The data:
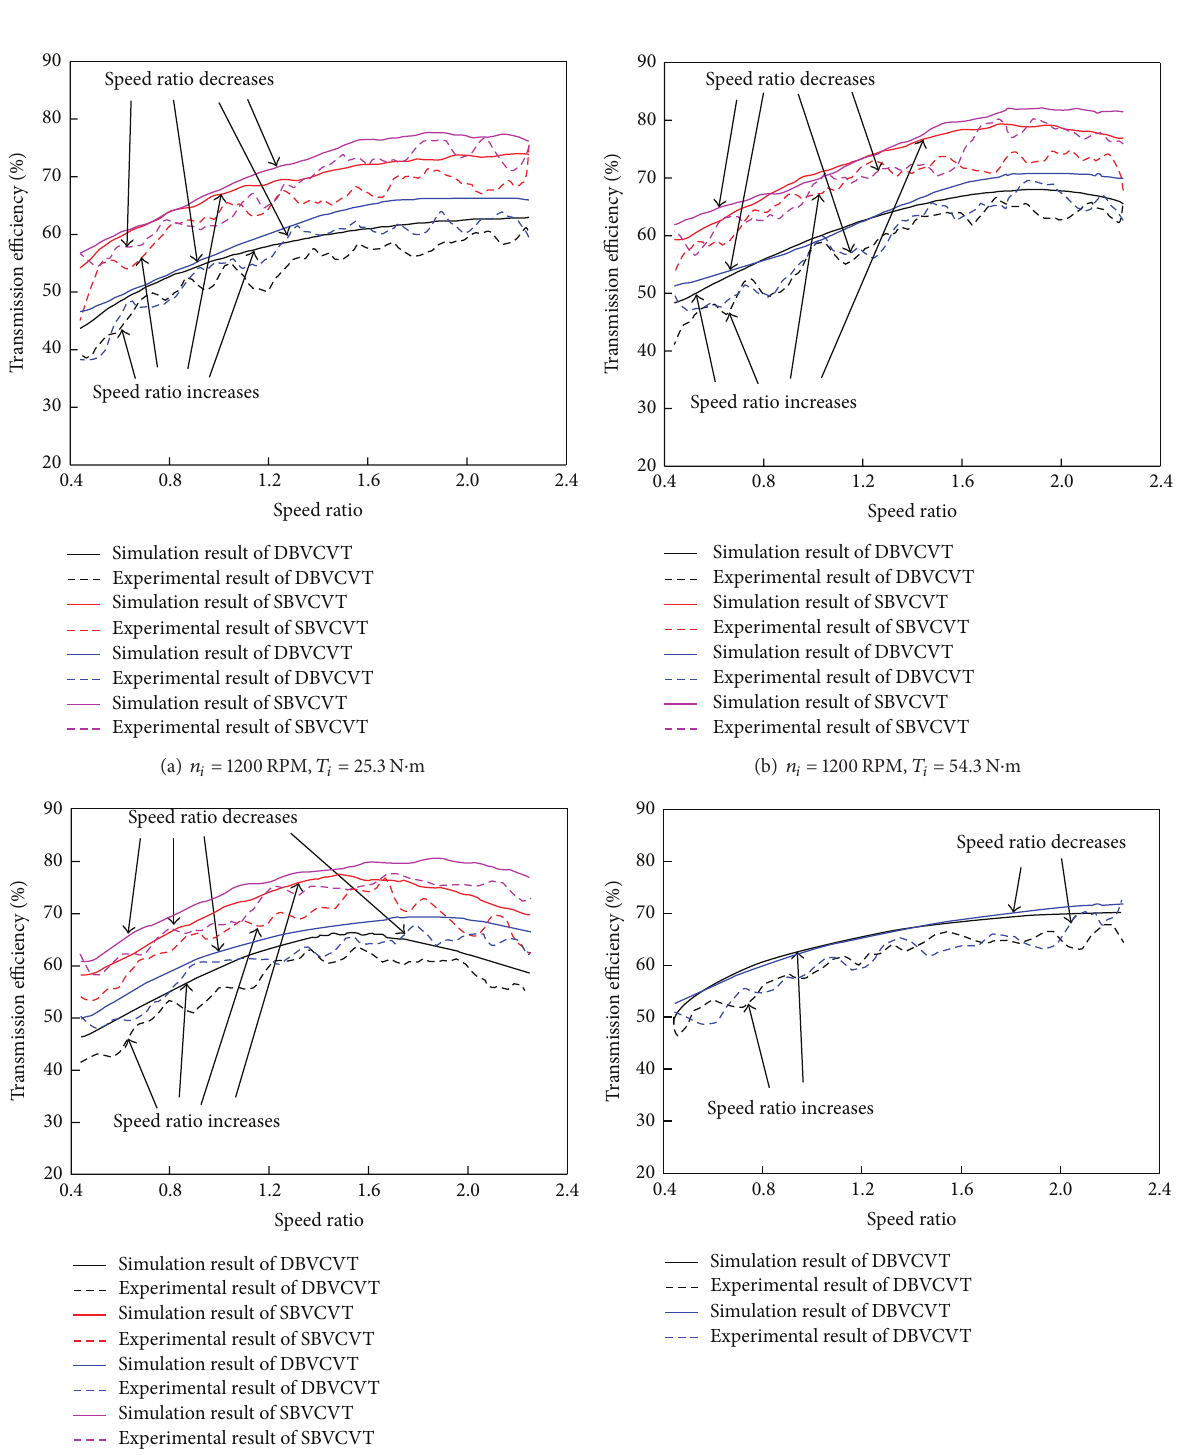
Figure 14: Comparison of simulation and experimental results of transmission efficiencies under 𝑛 𝑖 =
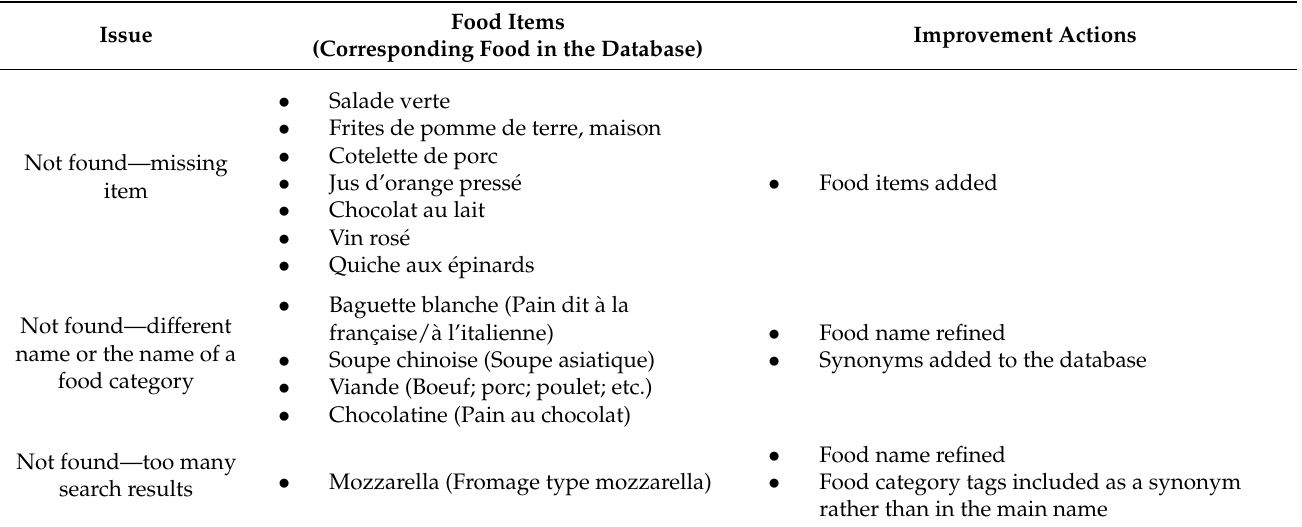
Table 2. Feedback provided on the database during usability testing and the actions for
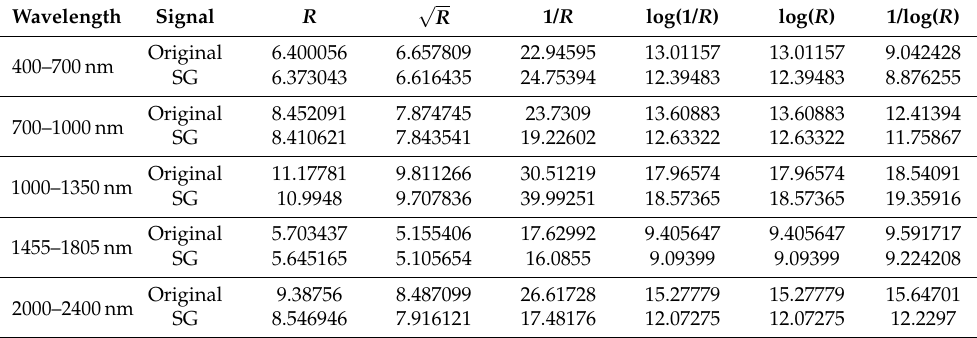
Table 3. The ratio of performance to deviation (RPD) value of the PNN model in Area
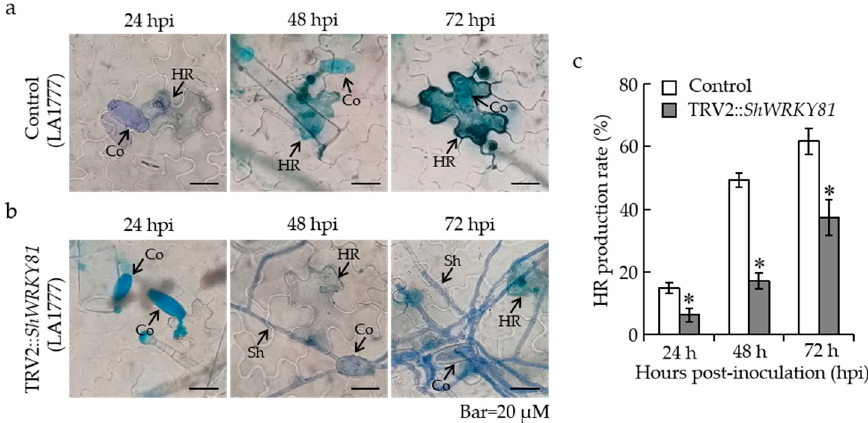
Figure 7. The silencing of ShWRKY81 reduced the generation of HR in LA1777 following On -Lz infection. Histological observation of HR production at infection sites of On -Lz in control ( a ) and ShWRKY81 -silenced LA1777 seedlings ( b ). Blue staining (trypan) shows the hypersensitive cell death. The HR production rates were calculated at 24, 48, and 72 hpi ( c ). Co, conidium; Sh, secondary hyphae; HR, hypersensitive response. Bar, 20 µM. Values are shown as the means ± standard error of three biological replicates, and statistically significant differences are represented by asterisks (Student’s t -test, *, p < 0.05).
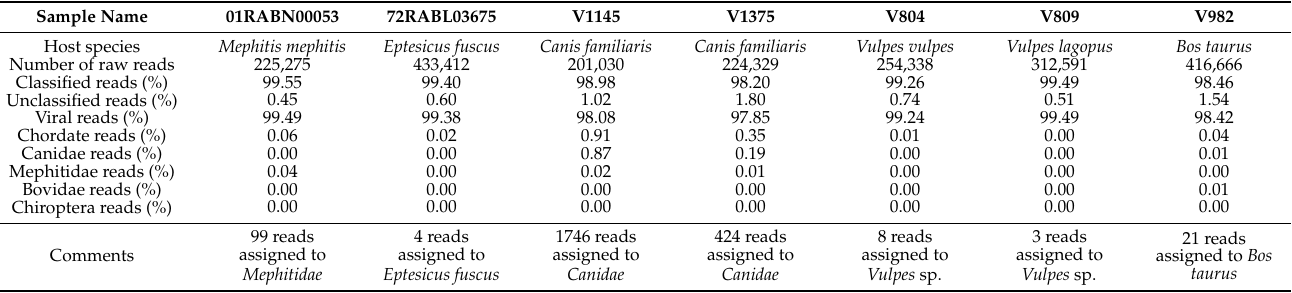
Table 1. Species assignment of raw Illumina reads by Kraken2.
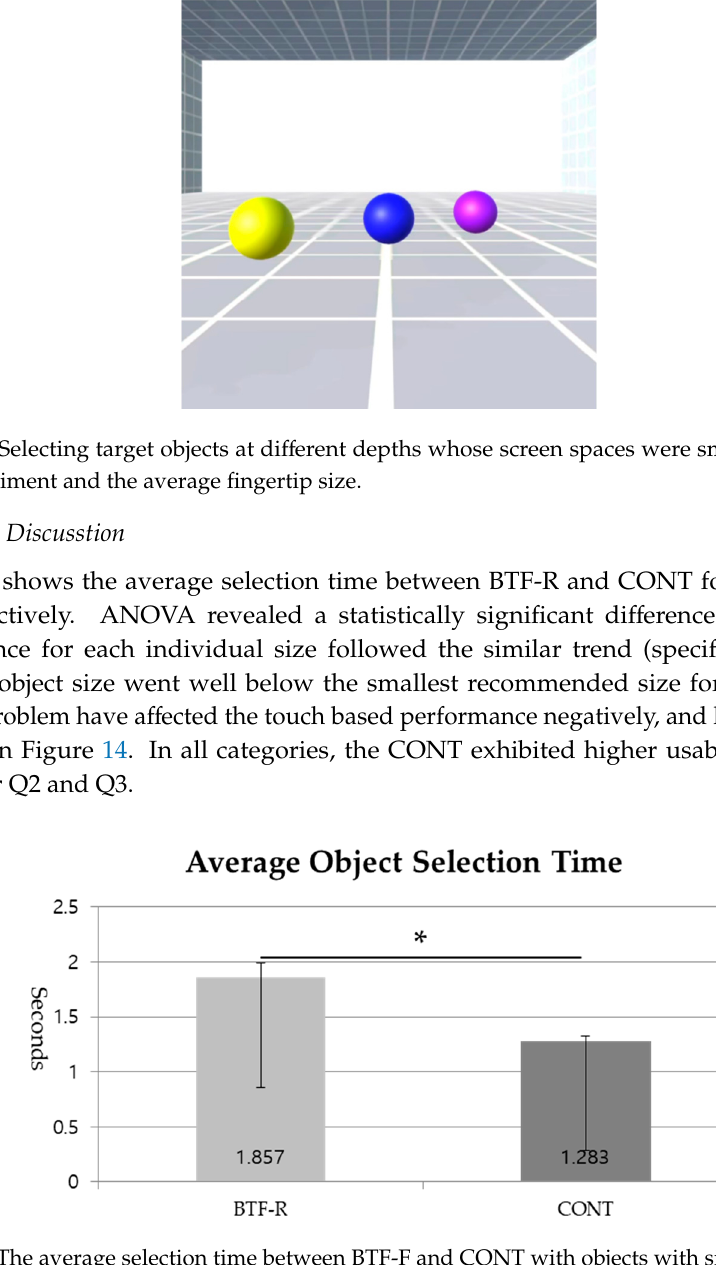
Figure 14. Responses to the usability survey for selecting objects with sizes below 0.4 cm between BTF-R and CONT. The asterisk mark (*) indicates statistically significant difference. More seriously, our observation and post-briefing revealed that the subjects had quite a difficulty in fusing the stereoscopic imagery with the EasyVR set-up, contrast to the main experiment in which no such phenomenon occurred. For some reason, subjects had trouble being able to focus on the small objects as laid out at different depth. This goes to show that additional interface would be needed to resolve this problem. 7. Conclusions In this paper, we proposed, Blurry Touch Finger, a touch screen based interaction technique an open mobile VR platform with fingers accessible to the screen. We emphasize that the main objective was to show effectiveness of BTF on EasyVR (not EasyVR itself as a framework), as a viable alternative to existing selection method like the gaze/button and even controller based ray-casting methods. Our work partly demonstrated the utility of the proposed method; the object selection performance was as good as when using head-directed and the hand-driven ray casting methods. Binocular rivalry is usually a phenomenon that affects the visual perception in a negative way. The blurriness caused by the rivalry incidentally made it possible for the user to look through the finger, and added by the sense of proprioception, and accurately select the wanted object. In addition, such touch based selection is already a quite familiar task through the usual interaction with the smartphones. However, even with the after-release technique and the see-through nature of the “blurry” touch selection, for objects fairly below the size of the fingertip, the touch based performance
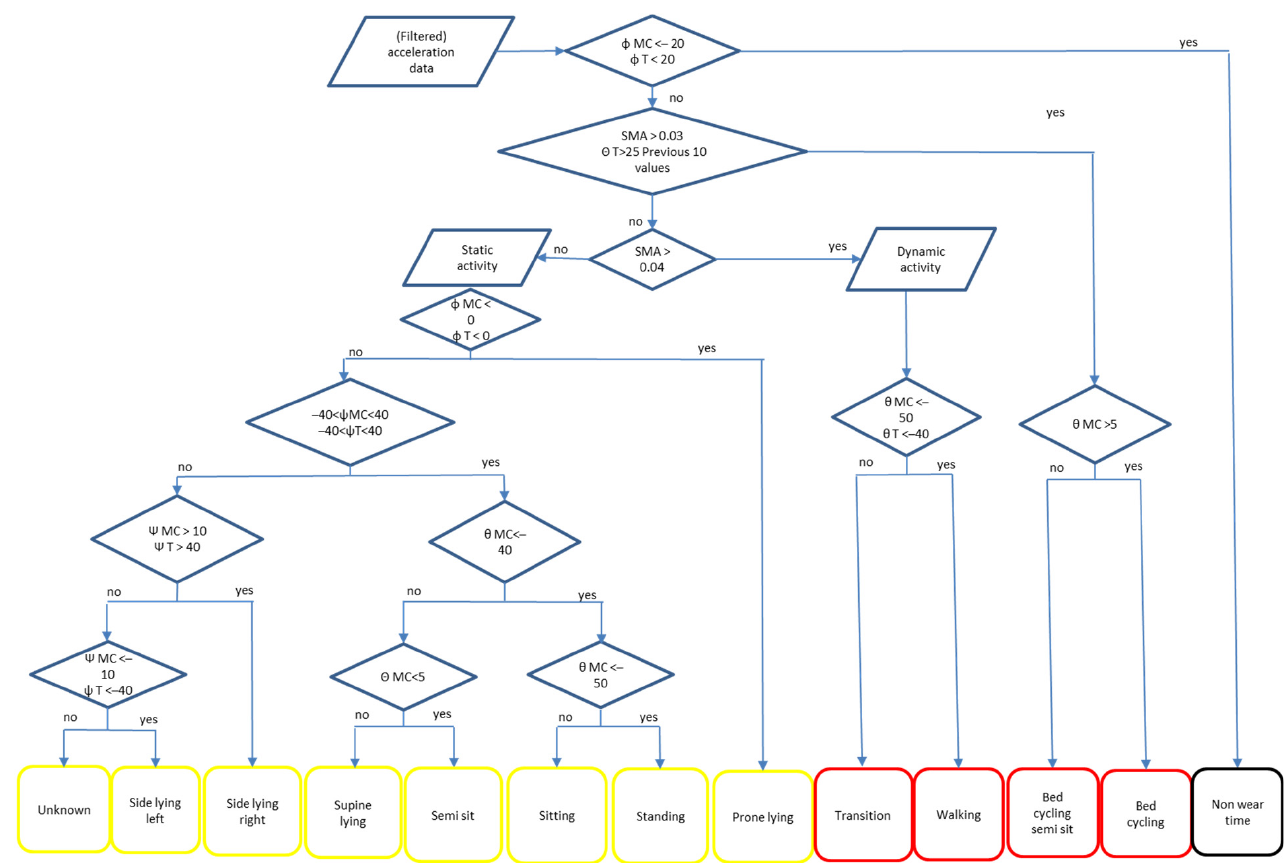
Figure 3. Flow chart of the developed algorithm for classification of the different activities based on body-segment-angles and SMA values of the different accelerometers. Activities in yellow and red are related to smaller and larger bodily movements, respectively. Abbreviations: SMA = signal magnitude area, MC = midclavicular accelerometer, T = thigh accelerometer, θ = theta, ψ = psi, φ = phi.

Exercise: Reproduce the data above line for line, excluding every picture.

Response for this exercise:
Figure 14: Comparison of simulation and experimental results of transmission efficiencies under 𝑛 𝑖 =
Table 2. Feedback provided on the database during usability testing and the actions for
Table 3. The ratio of performance to deviation (RPD) value of the PNN model in Area
Figure 7. The silencing of ShWRKY81 reduced the generation of HR in LA1777 following On -Lz infection. Histological observation of HR production at infection sites of On -Lz in control ( a ) and ShWRKY81 -silenced LA1777 seedlings ( b ). Blue staining (trypan) shows the hypersensitive cell death. The HR production rates were calculated at 24, 48, and 72 hpi ( c ). Co, conidium; Sh, secondary hyphae; HR, hypersensitive response. Bar, 20 µM. Values are shown as the means ± standard error of three biological replicates, and statistically significant differences are represented by asterisks (Student’s t -test, *, p < 0.05).
Table 1. Species assignment of raw Illumina reads by Kraken2.
Figure 14. Responses to the usability survey for selecting objects with sizes below 0.4 cm between BTF-R and CONT. The asterisk mark (*) indicates statistically significant difference. More seriously, our observation and post-briefing revealed that the subjects had quite a difficulty in fusing the stereoscopic imagery with the EasyVR set-up, contrast to the main experiment in which no such phenomenon occurred. For some reason, subjects had trouble being able to focus on the small objects as laid out at different depth. This goes to show that additional interface would be needed to resolve this problem. 7. Conclusions In this paper, we proposed, Blurry Touch Finger, a touch screen based interaction technique an open mobile VR platform with fingers accessible to the screen. We emphasize that the main objective was to show effectiveness of BTF on EasyVR (not EasyVR itself as a framework), as a viable alternative to existing selection method like the gaze/button and even controller based ray-casting methods. Our work partly demonstrated the utility of the proposed method; the object selection performance was as good as when using head-directed and the hand-driven ray casting methods. Binocular rivalry is usually a phenomenon that affects the visual perception in a negative way. The blurriness caused by the rivalry incidentally made it possible for the user to look through the finger, and added by the sense of proprioception, and accurately select the wanted object. In addition, such touch based selection is already a quite familiar task through the usual interaction with the smartphones. However, even with the after-release technique and the see-through nature of the “blurry” touch selection, for objects fairly below the size of the fingertip, the touch based performance
Figure 3. Flow chart of the developed algorithm for classification of the different activities based on body-segment-angles and SMA values of the different accelerometers. Activities in yellow and red are related to smaller and larger bodily movements, respectively. Abbreviations: SMA = signal magnitude area, MC = midclavicular accelerometer, T = thigh accelerometer, θ = theta, ψ = psi, φ = phi.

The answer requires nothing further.